他殺や自殺などが過去にあった事故物件は人に嫌な印象を与えることから、心理的瑕疵がある物件とされ、心理的瑕疵の有無は賃貸契約を結ぶ際の判断基準として重要なポイントとなることから事前にその事実を告知しなければなりません。
しかし、これまでは心理的瑕疵告知の根拠が「宅地建物取引業法第47条」にしかありませんでした。
そこでは「告知すべき事故の範囲」や「どのくらいの期間告知しなければならないか」については明確になっていなかったため不動産会社の解釈の仕方によって告知義務や方法についてバラバラだったのです。
そこから事故直後に短期間誰かを住まわせることで、次の人には告知せずに貸し出しても良いという暗黙のルールが生まれてしまったというわけですね。

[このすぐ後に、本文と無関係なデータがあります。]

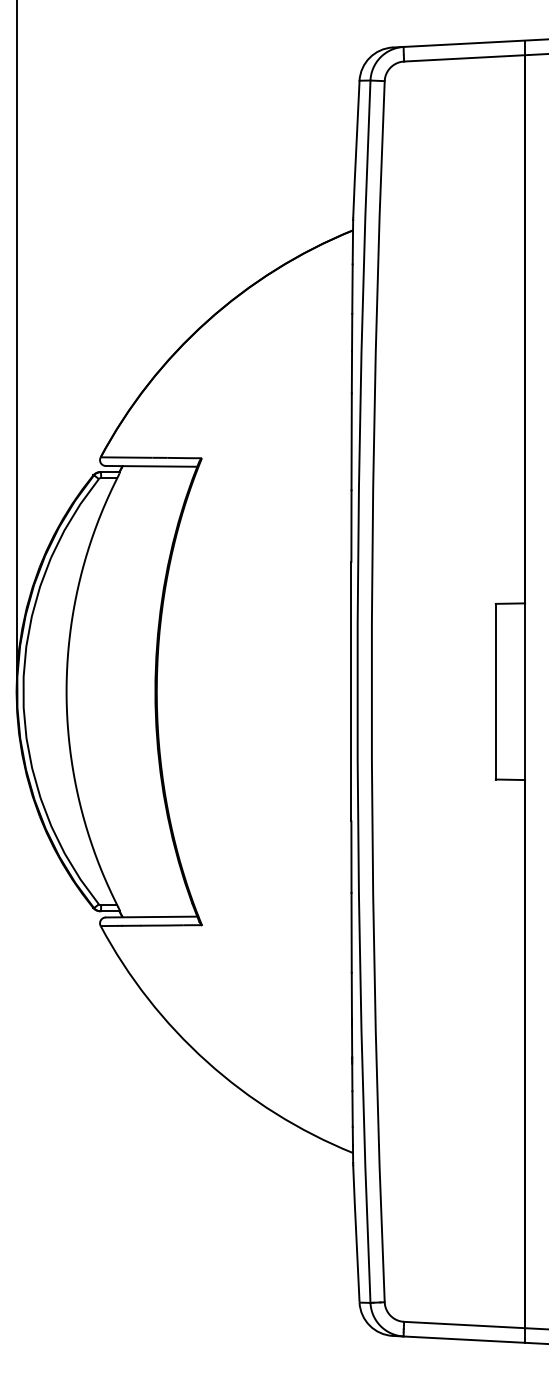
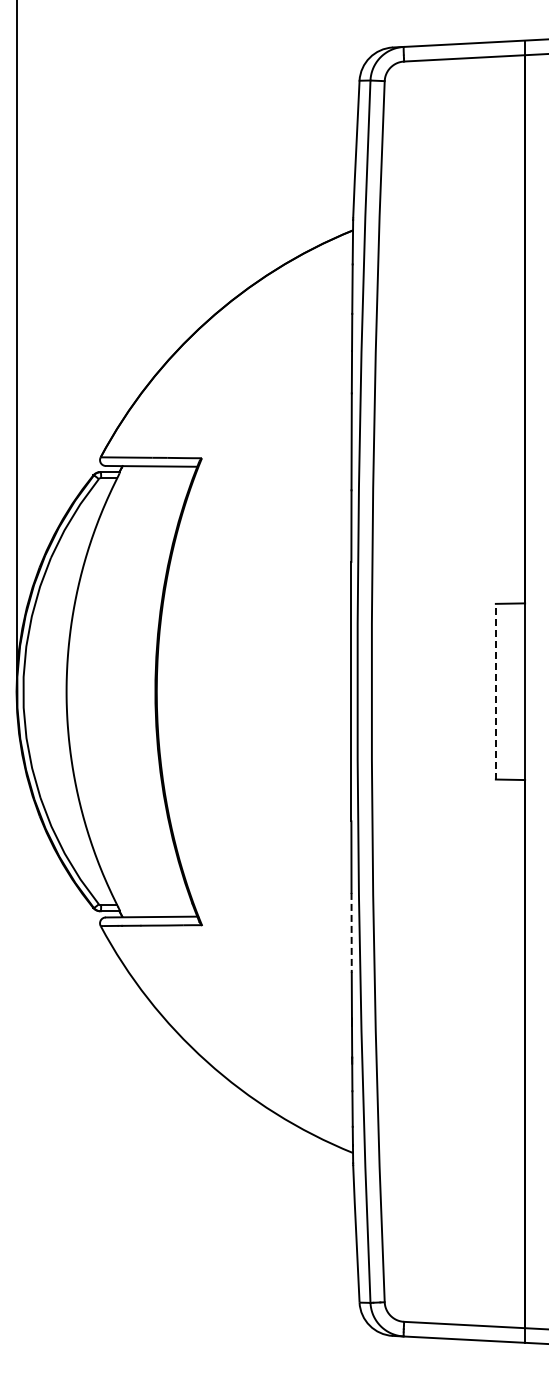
line at (495, 691): solid -> dashed
line at (351, 932): solid -> dashed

しかし、2021年10月8日、国土交通省により「宅地建物取引業者による人の死の告知に関するガイドライン」が打ち出され、曖昧だった事故物件の告知すべき死亡の状況と告知を継続する期間が明確になりました
ガイドラインにより人の死に関する告知義務が明確になった
1.自然死(老衰、病死など)は告知義務なし
自然死(老衰や持病による病死)は心理的瑕疵に該当しないため告知義務がないと明記されています。また、自然死には不慮の事故(階段からの転落・転倒・風呂場での溺死など)も含まれます。
2.告知義務が生じる自然死
自然死や不慮の事故であっても発見が遅れ、遺体の損傷が理由で特殊清掃が行われた場合は告知義務が生じることになります。
遺体放置により臭いや虫が発生した場合は、特殊清掃やリフォームが行われたとしても契約者にとっては判断に重要な影響を与えるものと考えられるからです。
3.告知義務がある人の死
殺人や自殺、事故死、死因があきらかでない場合等は、従来の判断と同様に心理的瑕疵に該当するとして告知義務が生じます。
また、アパートや集合住宅の場合、ベランダ、共用玄関、エレベーター、階段、廊下などで起こった自殺や殺人も告知対象となります。
4.事故物件の告知義務は「概ね3年間」
今回のガイドライン案では、事故の告知義務の期間が概ね3年と明記されています。
ただし、これは賃貸物件の告知期間です。
売買する際は告知義務の時効はなく、更地にしても建て直しをしても売却する際は告知しなければなりません。
5.告知義務が3年以上になる場合もある
ニュースとして取り上げられた事件の現場や、近隣の住民の記憶に深く残っている事件の現場などは告知義務が3年以上になることもあります。
また、借り主から問い合わせを受けた場合は伝える義務があります。
結論|事故物件に住む裏バイトは成立しない
2021年10月に、「宅地建物取引業者による人の死の告知に関するガイドライン」が策定され、事故物件の告知義務はおおむね3年であると決められました。
事故物件になった直後に誰かを住まわせたとしても、3年を過ぎていなければ次の人に告知の義務があるということになるわけです。
これにより、事故物件に住む裏バイト(事故物件のロンダリングバイト)は成立しないということになりました。